See BlueStore::statfs(...)
if (bluefs) {
// include dedicated db, too, if that isn't the shared device.
if (bluefs_shared_bdev != BlueFS::BDEV_DB) {
buf->total += bluefs->get_total(BlueFS::BDEV_DB);
}
I'm not sure if there are any rationales behind that. And have a
strong
desire
to remove it from 'total' calculation.
Just want to share two options for the new "ceph df' output.
3x OSD config: 10 Gb block device + 1Gb DB device + 1 Gb WAL device.
1) DB space included.
GLOBAL:
SIZE AVAIL USED RAW USED %RAW USED
33 GiB 27 GiB 2.9 GiB 5.9 GiB 18.01
POOLS:
NAME ID STORED OBJECTS USED
%USED MAX
AVAIL
cephfs_data_a 1 0 B 0 0 B
0 8.9 GiB
cephfs_metadata_a 2 2.2 KiB 22 384 KiB
0 8.9 GiB
2) DB space isn't included.
GLOBAL:
SIZE AVAIL USED RAW USED %RAW USED
30 GiB 27 GiB 1.9 MiB 3.0 GiB 10.01
POOLS:
NAME ID STORED OBJECTS USED
%USED MAX
AVAIL
cephfs_data_a 1 0 B 0 0 B
0 8.9 GiB
cephfs_metadata_a 2 2.2 KiB 22 384 KiB
0 8.9 GiB
So for the first case GLOBAL SIZE includes both block and DB devices
space.
RAW USED includes 3GB for separate BlueFS volumes and ~3GB
permanently
reserved for BlueFS as slow device as per bluestore_bluefs_min_free
config
parameter. Not to mention space actually allocated for user data.
And AVAIL is equal to SIZE - RAW USED;
For the second option (I'm inclined to) all the numbers lack that DB
device
space and hence IMO provide more consistent picture.
Please note that 3x1GB allocated for WAL aren't taken into
account in
both
cases.
So the question is what variant do we prefer?
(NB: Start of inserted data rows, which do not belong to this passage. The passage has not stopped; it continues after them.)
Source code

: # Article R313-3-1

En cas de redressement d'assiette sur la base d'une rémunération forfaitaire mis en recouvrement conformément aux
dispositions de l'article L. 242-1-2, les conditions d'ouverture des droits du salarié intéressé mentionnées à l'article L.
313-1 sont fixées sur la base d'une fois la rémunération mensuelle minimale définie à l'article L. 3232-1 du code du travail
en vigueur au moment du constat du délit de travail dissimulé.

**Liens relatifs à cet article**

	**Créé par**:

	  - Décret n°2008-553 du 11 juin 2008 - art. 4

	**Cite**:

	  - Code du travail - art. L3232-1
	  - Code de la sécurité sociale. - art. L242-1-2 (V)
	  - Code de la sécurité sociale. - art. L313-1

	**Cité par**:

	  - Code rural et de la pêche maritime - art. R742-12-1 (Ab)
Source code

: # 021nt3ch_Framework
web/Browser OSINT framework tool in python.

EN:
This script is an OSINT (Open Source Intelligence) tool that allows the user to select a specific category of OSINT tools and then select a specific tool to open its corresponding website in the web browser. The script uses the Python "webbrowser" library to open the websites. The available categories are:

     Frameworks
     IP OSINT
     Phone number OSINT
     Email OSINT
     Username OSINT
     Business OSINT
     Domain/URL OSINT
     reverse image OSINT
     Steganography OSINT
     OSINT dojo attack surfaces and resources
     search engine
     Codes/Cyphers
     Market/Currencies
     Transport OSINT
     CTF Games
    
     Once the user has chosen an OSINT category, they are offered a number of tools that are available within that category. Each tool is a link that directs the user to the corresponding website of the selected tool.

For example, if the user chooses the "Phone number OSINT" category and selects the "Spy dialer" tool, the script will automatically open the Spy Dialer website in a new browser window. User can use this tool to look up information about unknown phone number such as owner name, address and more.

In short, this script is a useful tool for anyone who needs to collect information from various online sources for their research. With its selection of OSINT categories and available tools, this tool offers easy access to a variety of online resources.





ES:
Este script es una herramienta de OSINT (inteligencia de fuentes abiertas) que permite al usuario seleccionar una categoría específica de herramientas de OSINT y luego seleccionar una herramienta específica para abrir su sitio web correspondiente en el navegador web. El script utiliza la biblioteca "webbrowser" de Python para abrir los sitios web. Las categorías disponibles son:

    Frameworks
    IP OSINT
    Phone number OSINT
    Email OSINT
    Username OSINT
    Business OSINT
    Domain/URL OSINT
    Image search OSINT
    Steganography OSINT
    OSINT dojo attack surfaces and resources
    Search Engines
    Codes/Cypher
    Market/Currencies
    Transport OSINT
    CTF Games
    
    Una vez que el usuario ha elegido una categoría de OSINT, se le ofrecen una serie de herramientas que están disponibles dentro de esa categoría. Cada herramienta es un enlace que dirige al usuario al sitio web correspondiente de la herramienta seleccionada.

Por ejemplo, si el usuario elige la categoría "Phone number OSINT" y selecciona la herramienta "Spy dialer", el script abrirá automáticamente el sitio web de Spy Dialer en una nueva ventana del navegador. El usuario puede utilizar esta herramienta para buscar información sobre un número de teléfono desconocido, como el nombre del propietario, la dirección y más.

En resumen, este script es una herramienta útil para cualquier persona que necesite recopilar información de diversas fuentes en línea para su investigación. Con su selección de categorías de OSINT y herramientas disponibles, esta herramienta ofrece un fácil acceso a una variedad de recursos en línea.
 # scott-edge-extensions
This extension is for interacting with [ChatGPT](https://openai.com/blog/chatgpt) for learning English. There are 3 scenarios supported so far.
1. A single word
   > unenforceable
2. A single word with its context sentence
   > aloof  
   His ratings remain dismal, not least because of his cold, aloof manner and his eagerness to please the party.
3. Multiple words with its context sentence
Are there any
reasons to
account
for DB space here?
Doesn't it make sense to export BlueFS stats (total/avail)
separately
which
(along with existing "internal_metadata" and "omap_allocated"
fields)
allows
to build a perfect and consistent view of DB space usage if needed?
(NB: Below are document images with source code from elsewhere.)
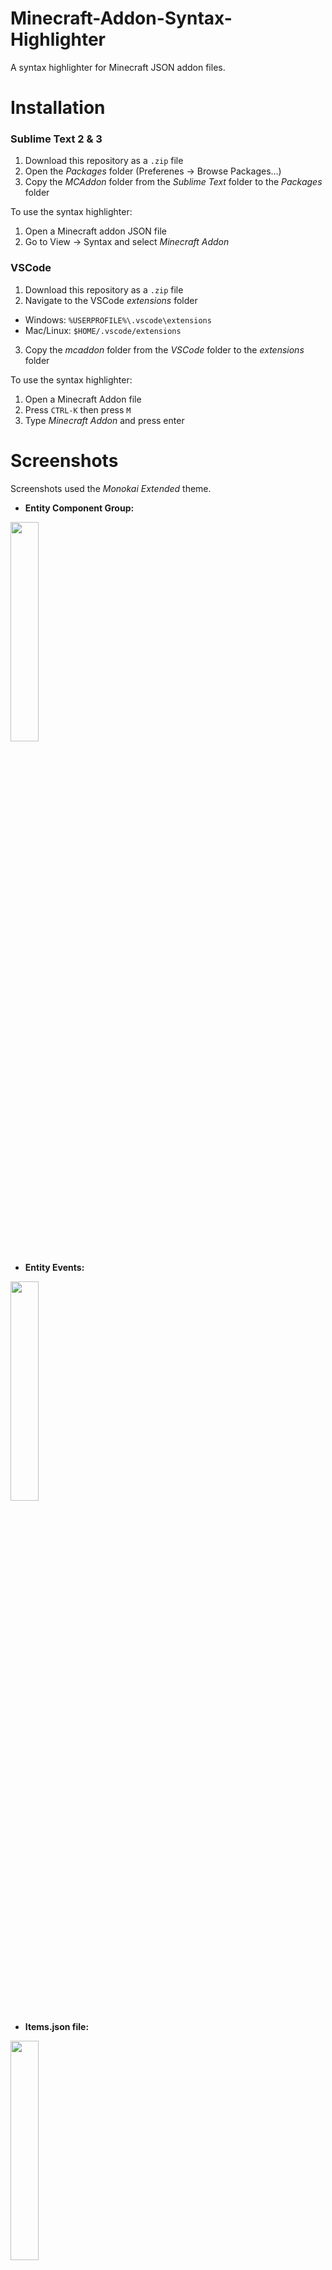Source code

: # Minecraft-Addon-Syntax-Highlighter
A syntax highlighter for Minecraft JSON addon files.

# Installation

### Sublime Text 2 & 3

1. Download this repository as a `.zip` file
2. Open the _Packages_ folder (Preferenes -> Browse Packages...)
3. Copy the _MCAddon_ folder from the _Sublime Text_ folder to the _Packages_ folder

To use the syntax highlighter:
1. Open a Minecraft addon JSON file
2. Go to View -> Syntax and select _Minecraft Addon_

### VSCode

1. Download this repository as a `.zip` file
2. Navigate to the VSCode _extensions_ folder
* Windows: `%USERPROFILE%\.vscode\extensions`
* Mac/Linux: `$HOME/.vscode/extensions`
3. Copy the _mcaddon_ folder from the _VSCode_ folder to the _extensions_ folder

To use the syntax highlighter:
1. Open a Minecraft Addon file
2. Press `CTRL-K` then press `M`
3. Type _Minecraft Addon_ and press enter

# Screenshots

Screenshots used the _Monokai Extended_ theme.

* **Entity Component Group:**

<img src="http://i.imgur.com/smwBV0K.png" width="30%">

* **Entity Events:**

<img src="http://i.imgur.com/rWQugwS.png" width="30%">

* **Items.json file:**

<img src="http://i.imgur.com/2hUzw9f.png" width="30%">

* **Trade JSON files:**

<img src="http://i.imgur.com/QxoJjgN.png" width="30%">

* **Loot Tables:**

<img src="http://i.imgur.com/Om0IiPk.png" width="30%">
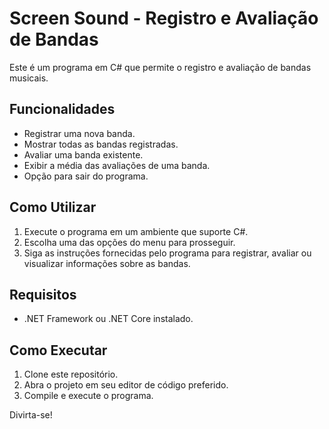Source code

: # Screen Sound - Registro e Avaliação de Bandas

Este é um programa em C# que permite o registro e avaliação de bandas musicais.

## Funcionalidades

- Registrar uma nova banda.
- Mostrar todas as bandas registradas.
- Avaliar uma banda existente.
- Exibir a média das avaliações de uma banda.
- Opção para sair do programa.

## Como Utilizar

1. Execute o programa em um ambiente que suporte C#.
2. Escolha uma das opções do menu para prosseguir.
3. Siga as instruções fornecidas pelo programa para registrar, avaliar ou visualizar informações sobre as bandas.

## Requisitos

- .NET Framework ou .NET Core instalado.

## Como Executar

1. Clone este repositório.
2. Abra o projeto em seu editor de código preferido.
3. Compile e execute o programa.

Divirta-se!
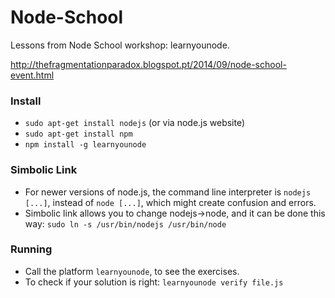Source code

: Node-School
===========

Lessons from Node School workshop: learnyounode.

http://thefragmentationparadox.blogspot.pt/2014/09/node-school-event.html
 
 
### Install ###
 
* `sudo apt-get install nodejs` (or via node.js website)
* `sudo apt-get install npm`
* `npm install -g learnyounode`
 
 
### Simbolic Link ###
 
* For newer versions of node.js, the command line interpreter is `nodejs [...]`, instead of `node [...]`, which might create confusion and errors.
* Simbolic link allows you to change nodejs->node, and it can be done this way: `sudo ln -s /usr/bin/nodejs /usr/bin/node`
 
 
### Running ###
 
* Call the platform `learnyounode`, to see the exercises.
* To check if your solution is right: `learnyounode verify file.js`
 
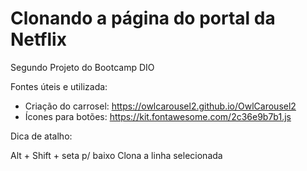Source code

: # Clonando a página do portal da Netflix

Segundo Projeto do Bootcamp DIO

Fontes úteis e utilizada:
- Criação do carrosel: https://owlcarousel2.github.io/OwlCarousel2
- Ícones para botões: https://kit.fontawesome.com/2c36e9b7b1.js

Dica de atalho:

 Alt + Shift + seta p/ baixo  Clona a linha selecionada 
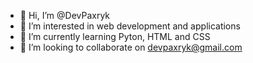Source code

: - 👋 Hi, I’m @DevPaxryk
- 👀 I’m interested in web development and applications
- 🌱 I’m currently learning Pyton, HTML and CSS
- 💞️ I’m looking to collaborate on devpaxryk@gmail.com

<!---
DevPaxryk/DevPaxryk is a ✨ special ✨ repository because its `README.md` (this file) appears on your GitHub profile.
You can click the Preview link to take a look at your changes.
--->
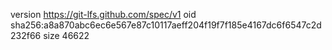 version https://git-lfs.github.com/spec/v1
oid sha256:a8a870abc6ec6e567e87c10117aeff204f19f7f185e4167dc6f6547c2d232f66
size 46622
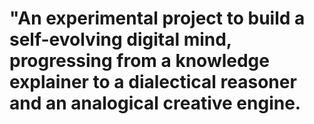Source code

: # "An experimental project to build a self-evolving digital mind, progressing from a knowledge explainer to a dialectical reasoner and an analogical creative engine.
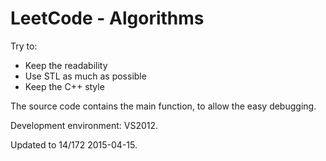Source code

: # LeetCode - Algorithms

Try to:
 - Keep the readability
 - Use STL as much as possible
 - Keep the C++ style

The source code contains the main function, to allow the easy debugging.

Development environment: VS2012.

Updated to 14/172 2015-04-15.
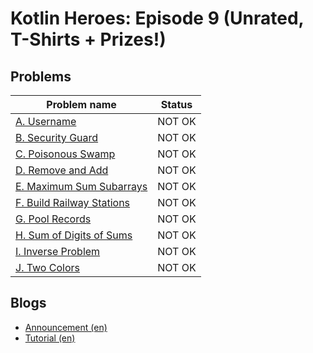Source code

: # Kotlin Heroes: Episode 9 (Unrated, T-Shirts + Prizes!)

## Problems

|Problem name|Status|
|------------|---------|
| [A. Username](problems/A._Username.md)|NOT OK|
| [B. Security Guard](problems/B._Security_Guard.md)|NOT OK|
| [C. Poisonous Swamp](problems/C._Poisonous_Swamp.md)|NOT OK|
| [D. Remove and Add](problems/D._Remove_and_Add.md)|NOT OK|
| [E. Maximum Sum Subarrays](problems/E._Maximum_Sum_Subarrays.md)|NOT OK|
| [F. Build Railway Stations](problems/F._Build_Railway_Stations.md)|NOT OK|
| [G. Pool Records](problems/G._Pool_Records.md)|NOT OK|
| [H. Sum of Digits of Sums](problems/H._Sum_of_Digits_of_Sums.md)|NOT OK|
| [I. Inverse Problem](problems/I._Inverse_Problem.md)|NOT OK|
| [J. Two Colors](problems/J._Two_Colors.md)|NOT OK|
## Blogs

- [Announcement (en)](blogs/Announcement_(en).md)
- [Tutorial (en)](blogs/Tutorial_(en).md)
I think this is the key. The problem is that the db space is
'available'
space, but only for omap (or metadata). I think the way to
complete the
picture may be to start with (1), but then also expose separate
data_available and omap_available values?
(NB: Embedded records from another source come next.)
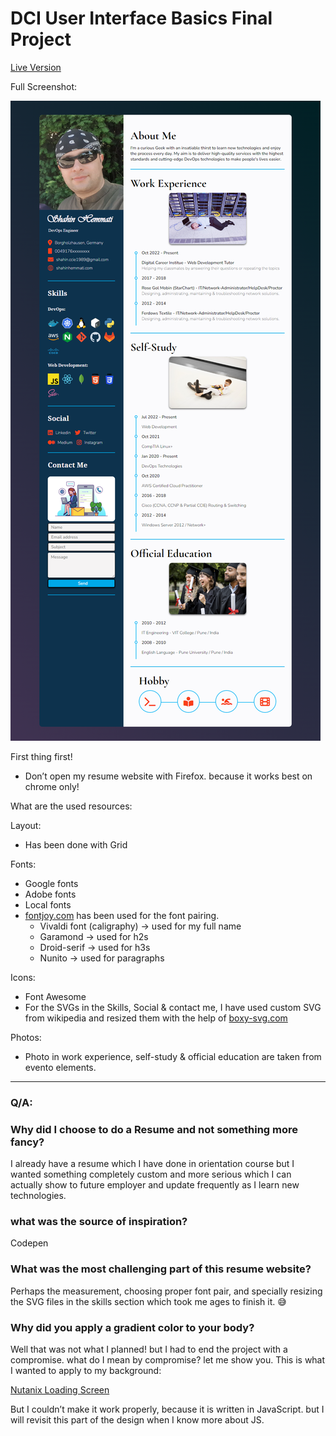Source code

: # DCI User Interface Basics Final Project

[Live Version](http://shahin.thefabwebdev.com/)

Full Screenshot:

![resume-project-screeshot.png](./img/resume-project-screeshot.png)

First thing first!

- Don’t open my resume website with Firefox. because it works best on chrome only!

What are the used resources:

Layout:

- Has been done with Grid

Fonts:

- Google fonts
- Adobe fonts
- Local fonts
- [fontjoy.com](https://fontjoy.com/) has been used for the font pairing.
    - Vivaldi font (caligraphy) → used for my full name
    - Garamond → used for h2s
    - Droid-serif → used for h3s
    - Nunito → used for paragraphs

Icons:

- Font Awesome
- For the SVGs in the Skills, Social & contact me, I have used custom SVG from wikipedia and resized them with the help of [boxy-svg.com](http://boxy-svg.com/)

Photos:

- Photo in work experience, self-study & official education are taken from evento elements.

---

### Q/A:

### Why did I choose to do a Resume and not something more fancy?

I already have a resume which I have done in orientation course but I wanted something completely custom and more serious which I can actually show to future employer and update frequently as I learn new technologies. 

### what was the source of inspiration?

Codepen

### What was the most challenging part of this resume website?

Perhaps the measurement, choosing proper font pair, and specially resizing the SVG files in the skills section which took me ages to finish it. 😅

### Why did you apply a gradient color to your body?

Well that was not what I planned! but I had to end the project with a compromise. what do I mean by compromise? let me show you. This is what I wanted to apply to my background:

[Nutanix Loading Screen](https://codepen.io/kenchen/pen/vYwvbZ?editors=1100)

But I couldn’t make it work properly, because it is written in JavaScript. but I will revisit this part of the design when I know more about JS.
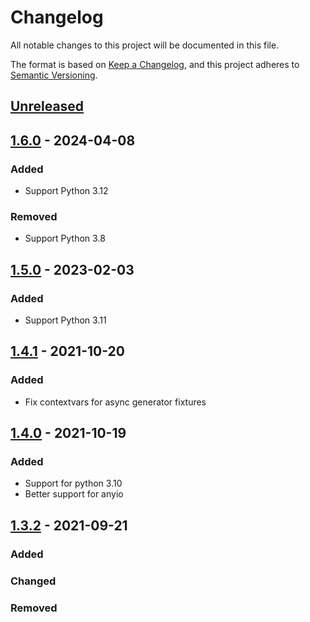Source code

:# Changelog
All notable changes to this project will be documented in this file.

The format is based on [Keep a Changelog](https://keepachangelog.com/en/1.0.0/),
and this project adheres to [Semantic Versioning](https://semver.org/spec/v2.0.0.html).

## [Unreleased]

## [1.6.0] - 2024-04-08
### Added
- Support Python 3.12

### Removed
- Support Python 3.8

## [1.5.0] - 2023-02-03
### Added
- Support Python 3.11

## [1.4.1] - 2021-10-20
### Added
- Fix contextvars for async generator fixtures

## [1.4.0] - 2021-10-19
### Added
- Support for python 3.10
- Better support for anyio

## [1.3.2] - 2021-09-21
### Added

### Changed

### Removed


[Unreleased]: https://github.com/klen/muffin-databases/compare/1.6.0...HEAD
[1.6.0]: https://github.com/klen/muffin-databases/compare/1.5.0...1.6.0
[1.5.0]: https://github.com/klen/muffin-databases/compare/1.4.1...1.5.0
[1.4.1]: https://github.com/klen/muffin-databases/compare/1.4.1...1.5.0
[1.4.1]: https://github.com/klen/muffin-databases/compare/1.4.0...1.4.1
[1.4.0]: https://github.com/klen/muffin-databases/compare/1.3.2...1.4.0
[1.3.2]: https://github.com/klen/muffin-databases/compare/0.1.0...1.3.2
[0.1.0]: https://github.com/olivierlacan/keep-a-changelog/releases/tag/0.1.0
Hence if going with (1) we get something like that one day (given
that DB
uses 1GB):
GLOBAL:
SIZE AVAIL DATA_AVAIL USED RAW USED
%RAW USED
33 GiB 29 GiB 27 GIB 2.9 GiB 5.9
GiB 18.01
Not very transparent IMO.
I'd prefer to split data and metadata usage and have something like
the
following:
DATA:
SIZE AVAIL USED RAW USED %RAW USED
30 GiB 27 GiB 1.9 MiB 3.0 GiB 10.01
META:
SIZE AVAIL USED OMAP_USED %USED
6 GiB 5 GiB 1 GiB 256MIB ZZZ
That would be fantastic! I'm all for it.
I don't think it makes sense to separate it out completely like that.
The main part of the device can be consumed by either omap or data,
so you
would end up including it in both the SIZE for data and meta.
I think it would be simpler (and more accurate) to show something
like:
SIZE DATA_USED DATA_AVAIL OMAP_USED OMAP_AVAIL RAW USED
%RAW USED
33 GiB 1 GiB 27 GiB 6 GiB 2.9 GiB 8.1
GiB 38.01
or similar?
sage
On reflection the first questions I often get asked are "What's the
difference between the DB and the WAL?" and "How big should the DB and
WAL Partitions be?" Usually when people hear that the WAL is
relatively small they lose interest in it, but a semi-common followup
question is "How do I tell how full the DB partition is?" I'm not
sure how many of our users really understand or care about
OMAP/onodes/blobs/extents/etc. I think it's more about trying to
verify that they've provision a reasonable amount of flash storage per
node and they want us to give them some metric by which to define
"reasonable". Right now that metric seems to be "DB fits entirely on
flash".
Yeah, and this makes me dream of 'df' output which shows whether "DB
fits entirely on flash"
Mark